During Friday’s hearing, while Justice Musah Habib Logoh had empanelled a jury for the commencement of the trial, no one from the Attorney-General’s (A-G) Department was present.

No reasons were assigned for the failure of the A-G to send a state attorney to represent Ms. Mamattah. The accused persons, who were in court, seemed ready for their pleas to be taken but looked disappointed when it became obvious that the trial would be adjourned.

Their counsel, Thadeus Sory, told the court that it had been five years since his clients, who are soldiers, had been arrested in connection with the alleged offence, noting that he hoped the trial would be heard expeditiously since his clients were on remand.

Mr. Sory said since the case was assigned to a new judge, the A-G’s Department had not seemed interested in the matter, adding that he would apply for bail should the state fail to send a representative at the next hearing.

The trial judge then told some of the state attorneys in the courtroom to inform their boss to send another state attorney if the one handling the case was still indisposed.

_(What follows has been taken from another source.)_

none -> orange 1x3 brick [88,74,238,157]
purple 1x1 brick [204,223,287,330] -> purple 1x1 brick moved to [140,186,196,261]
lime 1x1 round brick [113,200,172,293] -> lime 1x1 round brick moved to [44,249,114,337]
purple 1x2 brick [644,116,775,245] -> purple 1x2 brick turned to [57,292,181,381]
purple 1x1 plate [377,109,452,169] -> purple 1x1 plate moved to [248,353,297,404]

The case has been adjourned to June 6, 2011.

The soldiers filed a motion at the Supreme Court to prevent Justice Dzamefe from further hearing the matter due to fears that they might not get a fair trial. A five-member panel chaired by Justice (Prof) S.K. Date-Baah, unanimously held that Justice Dzamefe “lacks jurisdiction to hear the case.”

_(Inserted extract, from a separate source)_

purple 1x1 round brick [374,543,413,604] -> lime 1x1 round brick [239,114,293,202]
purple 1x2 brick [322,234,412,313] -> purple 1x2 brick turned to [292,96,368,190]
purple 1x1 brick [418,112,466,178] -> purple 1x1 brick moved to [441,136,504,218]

The court declared the case as a fresh one because the old jury had been dismissed for the trial to start afresh. According to them, the elevation of the trial judge to the Court of Appeal meant that he could only handle partly heard cases with the permission of the Chief Justice, Justice Georgina Theodora Wood.

They therefore quashed all orders made by the trial judge after the case started afresh. A principal state attorney, Rexford Wiredu, holding brief for Chief State Attorney Ms Mamattah, had a hard time convincing the court.

Justices Date-Baah, Sophia Adinyera, Anin Yeboah, B.T. Aryeetey and Sule Gbadegbe were of the opinion that the case was not a new case even though the old jury had been dismissed and a new one sworn in to hear the case all over again.

When the learned justices asked why the state attorney thought the case could not be said to be new, he said that he was aware that there was a letter from the Chief Justice to the trial judge, asking him to continue the case.

At this juncture, Justice Adinyera pointed out to Mr. Wiredu that the issue of the trial judge being asked to continue the case had never been put before them. Mr. Wiredu however said that the state had seen such a letter but when asked if he had it, he answered in the negative.